Eur. Phys. J. Special Topics 189, 141-145 (2010)
https://doi.org/10.1140/epjst/e2010-01316-x

Regular Article

Localization phenomena in models of ion-conducting glass formers

¹ Institut für Materialphysik im Weltraum, Deutsches Zentrum für Luft- und Raumfahrt (DLR), 51170 Köln, Germany
² Zukunftskolleg und Fachbereich Physik, Universität Konstanz, Postfach 702, 78457 Konstanz, Germany
³ Rudolf Peierls Centre for Theoretical Physics, 1 Keble Road, OX1 3NP, Oxford, UK
⁴ Max-Planck-Institut für Metallforschung, Heisenbergstraße 3, 70569 Stuttgart, Germany
⁵ Institut für Theoretische Physik, Universität Erlangen-Nürnberg, Staudtstraße 7, 91058 Erlangen, Germany
⁶ Arnold Sommerfeld Center for Theoretical Physics (ASC) and Center for NanoScience (CeNS) Fakultät für Physik, Ludwig-Maximilians-Universität München, Theresienstraße 37, 80333 München, Germany
⁷ Institut für Theoretische und Angewandte Physik, Universität Stuttgart, Pfaffenwaldring 57, 70569 Stuttgart, Germany

^a e-mail: juergen.horbach@dlr.de

Received: 1 September 2010
Revised: 14 September 2010
Published online: 12 November 2010

Abstract

The mass transport in soft-sphere mixtures of small and big particles as well as in the disordered Lorentz gas (LG) model is studied using molecular dynamics (MD) computer simulations.
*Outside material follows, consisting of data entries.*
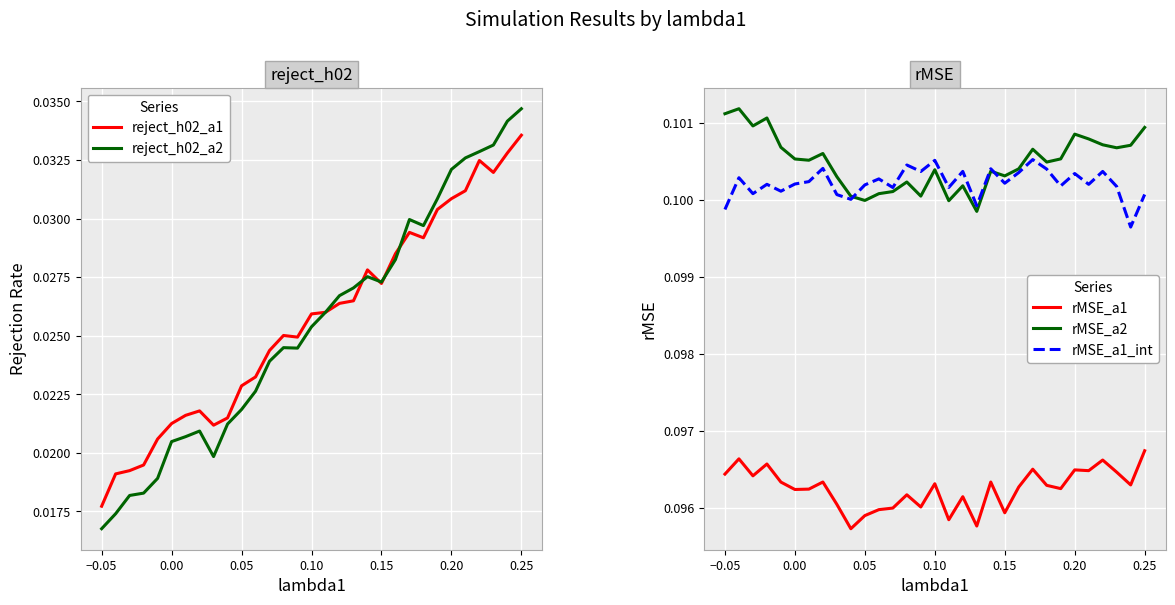

True or false: rMSE_a1 and rMSE_a1_int intersect in this chart.

False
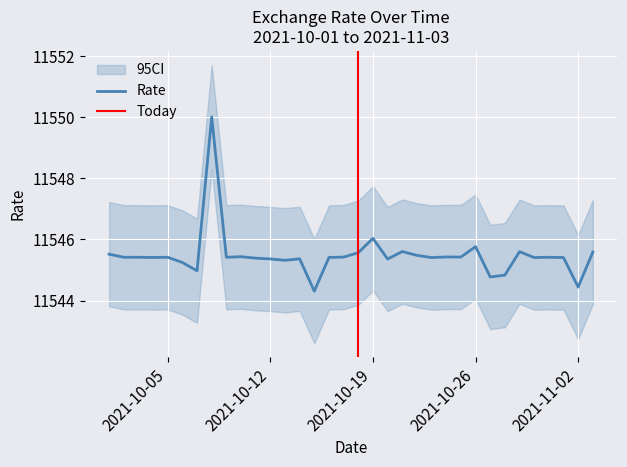

Approximately how many times larger is the value at 2021-10-28 compared to 2021-10-25?

1.0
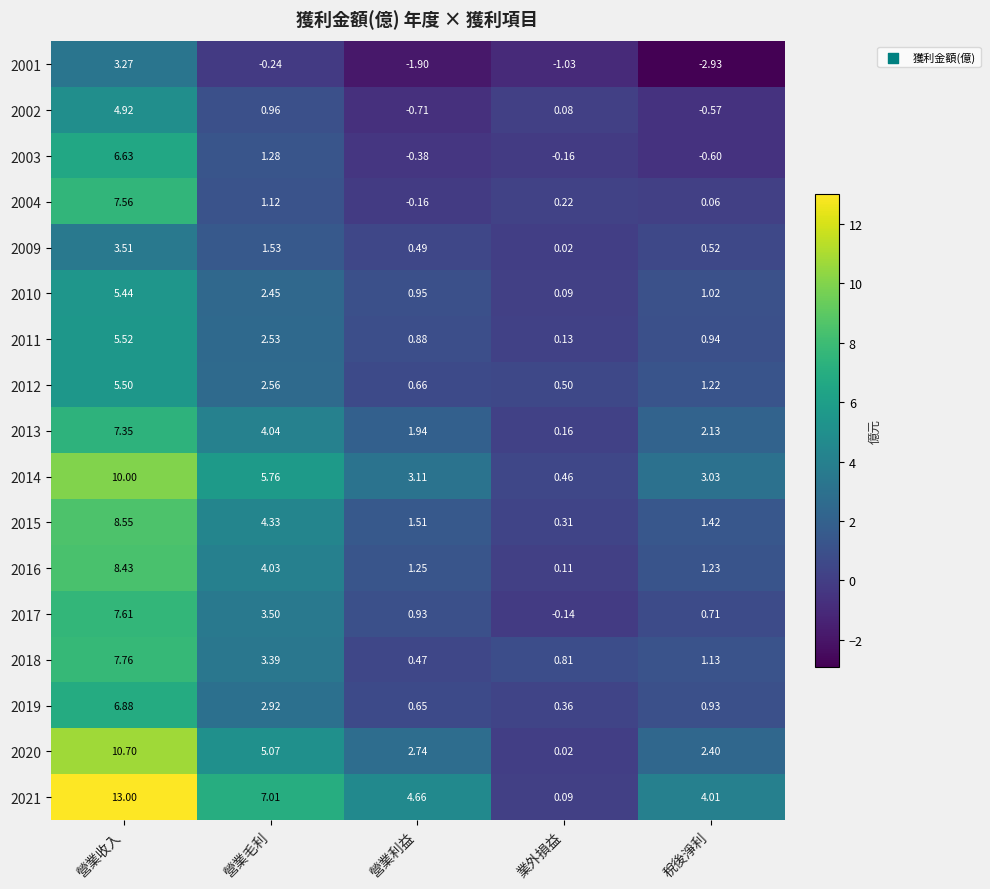

List the series in order of their peak value, highest first.

2021, 2020, 2014, 2015, 2016, 2018, 2017, 2004, 2013, 2019, 2003, 2011, 2012, 2010, 2002, 2009, 2001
The soft-sphere mixture shows anomalous small-particle diffusion signifying a localization transition separate from the big-particle glass transition. Switching off small-particle excluded volume constraints slows down the small-particle dynamics, as indicated by incoherent intermediate scattering functions. A comparison of logarithmic time derivatives of the mean-squared displacements reveals qualitative similarities between the localization transition in the soft-sphere mixture and its counterpart in the LG. Nevertheless, qualitative differences emphasize the need for further research elucidating the connection between both models.